阅读材料 |

╔══

• 【强化学习】python 实现 q-learning 例二


    本文作者:hhh5460

    本文地址:https://www.cnblogs.com/hhh5460/p/10134855.html

    问题情境

    一个2*2的迷宫,一个入口,一个出口,还有一个陷阱。如图

    (图片来源:https://jizhi.im/blog/post/intro_q_learning)

     这是一个二维的问题,不过我们可以把这个降维,变为一维的问题。

    感谢:https://jizhi.im/blog/post/intro_q_learning。网上看了无数文章,无数代码,都不得要领!直到看了这篇里面的三个矩阵:reward,transition_matrix,valid_actions才真正理解q-learning算法如何操作,如何实现!

     Kaiser的代码先睹为快,绝对让你秒懂q-learning算法,当然我也做了部分润色:

    import numpy as np
    import random
    
    '''
    2*2的迷宫
    ---------------
    | 入口 |      |
    ---------------
    | 陷阱 | 出口 |
    ---------------
    # 来源:https://jizhi.im/blog/post/intro_q_learning
    
    每个格子是一个状态,此时都有上下左右停5个动作
    
    任务:通过学习,找到一条通径
    '''
    
    gamma = 0.7
    
    #                    u,   d,   l,  r,  n
    reward = np.array([( 0, -10,   0, -1, -1), #0,状态0
                       ( 0,  10,  -1,  0, -1), #1
                       (-1,   0,   0, 10, -1), #2
                       (-1,   0, -10,  0, 10)],#3
                       dtype=[('u',float),('d',float),('l',float),('r',float),('n',float)])
    
    q_matrix = np.zeros((4, ),
                        dtype=[('u',float),('d',float),('l',float),('r',float),('n',float)])

╚══

已保存的条目
╔══

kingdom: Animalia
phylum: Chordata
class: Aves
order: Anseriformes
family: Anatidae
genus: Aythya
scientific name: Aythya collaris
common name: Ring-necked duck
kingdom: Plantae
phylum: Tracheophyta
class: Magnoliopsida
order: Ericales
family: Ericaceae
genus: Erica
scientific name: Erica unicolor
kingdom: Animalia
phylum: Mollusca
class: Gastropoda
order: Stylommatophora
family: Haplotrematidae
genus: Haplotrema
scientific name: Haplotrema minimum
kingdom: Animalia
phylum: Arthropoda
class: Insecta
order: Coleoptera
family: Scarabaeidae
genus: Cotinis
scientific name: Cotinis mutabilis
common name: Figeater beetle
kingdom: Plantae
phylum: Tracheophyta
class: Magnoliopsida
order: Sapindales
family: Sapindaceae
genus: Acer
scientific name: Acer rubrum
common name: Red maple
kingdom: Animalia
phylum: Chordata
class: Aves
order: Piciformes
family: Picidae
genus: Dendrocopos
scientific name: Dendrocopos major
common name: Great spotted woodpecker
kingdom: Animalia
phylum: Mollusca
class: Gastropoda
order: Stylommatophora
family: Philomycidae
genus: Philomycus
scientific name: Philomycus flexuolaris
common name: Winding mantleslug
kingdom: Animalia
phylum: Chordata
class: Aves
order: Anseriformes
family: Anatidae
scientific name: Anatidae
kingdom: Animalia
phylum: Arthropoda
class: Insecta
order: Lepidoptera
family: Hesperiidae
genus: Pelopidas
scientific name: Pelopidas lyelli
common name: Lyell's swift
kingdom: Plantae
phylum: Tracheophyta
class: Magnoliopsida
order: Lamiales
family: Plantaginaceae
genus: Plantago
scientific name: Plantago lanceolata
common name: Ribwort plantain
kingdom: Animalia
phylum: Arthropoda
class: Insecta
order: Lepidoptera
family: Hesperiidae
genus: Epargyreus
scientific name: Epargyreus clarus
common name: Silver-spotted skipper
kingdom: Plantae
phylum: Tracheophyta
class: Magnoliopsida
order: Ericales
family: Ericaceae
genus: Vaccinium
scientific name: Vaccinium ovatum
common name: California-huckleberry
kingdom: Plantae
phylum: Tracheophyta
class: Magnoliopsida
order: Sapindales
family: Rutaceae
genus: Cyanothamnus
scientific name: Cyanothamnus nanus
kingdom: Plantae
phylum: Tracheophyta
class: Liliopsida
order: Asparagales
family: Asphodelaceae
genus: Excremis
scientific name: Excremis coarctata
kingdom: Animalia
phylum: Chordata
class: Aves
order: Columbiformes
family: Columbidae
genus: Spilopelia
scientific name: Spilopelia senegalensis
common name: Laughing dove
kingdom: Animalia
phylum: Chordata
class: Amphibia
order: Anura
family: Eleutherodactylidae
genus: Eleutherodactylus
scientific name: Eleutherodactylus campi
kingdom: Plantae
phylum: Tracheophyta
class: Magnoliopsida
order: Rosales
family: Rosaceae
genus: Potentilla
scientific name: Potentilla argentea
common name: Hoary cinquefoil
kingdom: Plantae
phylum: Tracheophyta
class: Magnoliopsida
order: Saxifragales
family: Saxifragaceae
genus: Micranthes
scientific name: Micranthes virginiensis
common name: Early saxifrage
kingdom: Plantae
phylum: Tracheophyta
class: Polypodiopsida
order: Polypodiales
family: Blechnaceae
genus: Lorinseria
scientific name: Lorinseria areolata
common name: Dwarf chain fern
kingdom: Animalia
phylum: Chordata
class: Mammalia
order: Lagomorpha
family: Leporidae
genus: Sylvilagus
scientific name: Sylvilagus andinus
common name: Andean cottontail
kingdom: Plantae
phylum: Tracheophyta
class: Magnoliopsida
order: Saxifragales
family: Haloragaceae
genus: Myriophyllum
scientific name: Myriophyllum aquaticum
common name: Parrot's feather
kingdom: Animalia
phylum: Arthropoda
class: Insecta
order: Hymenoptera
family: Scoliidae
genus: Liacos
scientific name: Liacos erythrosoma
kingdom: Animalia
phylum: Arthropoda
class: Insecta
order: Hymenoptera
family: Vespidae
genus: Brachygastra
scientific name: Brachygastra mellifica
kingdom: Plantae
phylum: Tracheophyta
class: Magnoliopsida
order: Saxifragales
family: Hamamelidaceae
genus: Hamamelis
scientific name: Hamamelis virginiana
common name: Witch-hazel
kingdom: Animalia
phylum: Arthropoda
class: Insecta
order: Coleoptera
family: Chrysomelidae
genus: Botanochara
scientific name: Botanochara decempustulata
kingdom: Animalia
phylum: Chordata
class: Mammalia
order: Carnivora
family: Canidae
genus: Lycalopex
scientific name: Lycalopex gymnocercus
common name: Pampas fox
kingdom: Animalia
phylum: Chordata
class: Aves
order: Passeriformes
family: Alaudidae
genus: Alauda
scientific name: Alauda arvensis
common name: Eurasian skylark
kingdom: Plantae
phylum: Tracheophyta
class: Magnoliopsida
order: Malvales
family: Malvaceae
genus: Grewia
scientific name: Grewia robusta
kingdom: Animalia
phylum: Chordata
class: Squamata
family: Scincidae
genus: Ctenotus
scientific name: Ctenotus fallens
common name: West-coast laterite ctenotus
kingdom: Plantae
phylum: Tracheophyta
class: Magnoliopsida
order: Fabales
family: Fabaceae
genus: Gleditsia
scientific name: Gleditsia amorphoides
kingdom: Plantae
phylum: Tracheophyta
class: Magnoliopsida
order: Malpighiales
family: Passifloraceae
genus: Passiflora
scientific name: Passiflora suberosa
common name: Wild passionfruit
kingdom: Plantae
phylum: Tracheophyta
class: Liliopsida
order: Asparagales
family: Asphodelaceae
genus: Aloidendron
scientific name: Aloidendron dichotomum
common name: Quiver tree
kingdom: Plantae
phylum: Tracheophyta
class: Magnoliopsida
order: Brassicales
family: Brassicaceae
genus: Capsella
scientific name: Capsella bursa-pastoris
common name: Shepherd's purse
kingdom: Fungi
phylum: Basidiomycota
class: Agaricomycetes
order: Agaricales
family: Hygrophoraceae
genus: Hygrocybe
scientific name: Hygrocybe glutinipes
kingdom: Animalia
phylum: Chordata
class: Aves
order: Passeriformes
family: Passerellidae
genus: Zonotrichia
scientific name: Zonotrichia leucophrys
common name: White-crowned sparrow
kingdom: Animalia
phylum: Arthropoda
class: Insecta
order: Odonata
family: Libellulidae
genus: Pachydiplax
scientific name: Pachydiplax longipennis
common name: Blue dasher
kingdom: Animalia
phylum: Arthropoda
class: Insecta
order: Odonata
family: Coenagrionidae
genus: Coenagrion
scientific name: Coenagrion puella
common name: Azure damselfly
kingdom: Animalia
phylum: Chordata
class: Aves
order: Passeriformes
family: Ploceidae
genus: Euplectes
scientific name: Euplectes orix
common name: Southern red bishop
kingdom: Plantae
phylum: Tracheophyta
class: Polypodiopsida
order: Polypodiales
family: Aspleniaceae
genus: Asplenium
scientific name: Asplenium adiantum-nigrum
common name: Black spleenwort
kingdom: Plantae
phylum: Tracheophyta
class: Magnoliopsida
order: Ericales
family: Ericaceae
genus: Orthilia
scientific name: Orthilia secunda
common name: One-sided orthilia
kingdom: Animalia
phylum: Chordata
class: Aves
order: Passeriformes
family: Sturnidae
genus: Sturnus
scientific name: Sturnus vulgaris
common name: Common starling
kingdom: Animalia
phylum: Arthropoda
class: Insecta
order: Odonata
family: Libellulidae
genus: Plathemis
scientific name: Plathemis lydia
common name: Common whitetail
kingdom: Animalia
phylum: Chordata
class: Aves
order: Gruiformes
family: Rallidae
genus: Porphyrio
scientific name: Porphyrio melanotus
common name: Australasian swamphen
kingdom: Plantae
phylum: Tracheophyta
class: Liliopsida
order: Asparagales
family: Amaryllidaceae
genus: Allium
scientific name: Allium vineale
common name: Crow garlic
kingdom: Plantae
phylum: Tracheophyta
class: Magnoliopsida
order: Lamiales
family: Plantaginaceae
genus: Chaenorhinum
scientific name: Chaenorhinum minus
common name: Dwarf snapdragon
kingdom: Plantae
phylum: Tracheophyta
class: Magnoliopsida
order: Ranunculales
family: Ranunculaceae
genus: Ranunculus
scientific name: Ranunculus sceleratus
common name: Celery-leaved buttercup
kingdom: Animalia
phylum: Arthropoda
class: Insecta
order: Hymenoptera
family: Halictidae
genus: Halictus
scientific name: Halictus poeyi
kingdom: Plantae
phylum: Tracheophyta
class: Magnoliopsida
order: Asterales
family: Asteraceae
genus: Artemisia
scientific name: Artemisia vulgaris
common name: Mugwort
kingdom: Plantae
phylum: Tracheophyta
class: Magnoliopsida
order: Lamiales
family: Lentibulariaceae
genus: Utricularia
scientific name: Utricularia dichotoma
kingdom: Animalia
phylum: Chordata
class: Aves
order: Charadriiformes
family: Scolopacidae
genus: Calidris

╚══

任务要求 | 请完整照录这篇 Q-learning 文章,一字不改。 这些行与这篇 Q-learning 文章没有关系。

答案示范 |
• 【强化学习】python 实现 q-learning 例二


    本文作者:hhh5460

    本文地址:https://www.cnblogs.com/hhh5460/p/10134855.html

    问题情境

    一个2*2的迷宫,一个入口,一个出口,还有一个陷阱。如图

    (图片来源:https://jizhi.im/blog/post/intro_q_learning)

     这是一个二维的问题,不过我们可以把这个降维,变为一维的问题。

    感谢:https://jizhi.im/blog/post/intro_q_learning。网上看了无数文章,无数代码,都不得要领!直到看了这篇里面的三个矩阵:reward,transition_matrix,valid_actions才真正理解q-learning算法如何操作,如何实现!

     Kaiser的代码先睹为快,绝对让你秒懂q-learning算法,当然我也做了部分润色:

    import numpy as np
    import random
    
    '''
    2*2的迷宫
    ---------------
    | 入口 |      |
    ---------------
    | 陷阱 | 出口 |
    ---------------
    # 来源:https://jizhi.im/blog/post/intro_q_learning
    
    每个格子是一个状态,此时都有上下左右停5个动作
    
    任务:通过学习,找到一条通径
    '''
    
    gamma = 0.7
    
    #                    u,   d,   l,  r,  n
    reward = np.array([( 0, -10,   0, -1, -1), #0,状态0
                       ( 0,  10,  -1,  0, -1), #1
                       (-1,   0,   0, 10, -1), #2
                       (-1,   0, -10,  0, 10)],#3
                       dtype=[('u',float),('d',float),('l',float),('r',float),('n',float)])
    
    q_matrix = np.zeros((4, ),
                        dtype=[('u',float),('d',float),('l',float),('r',float),('n',float)])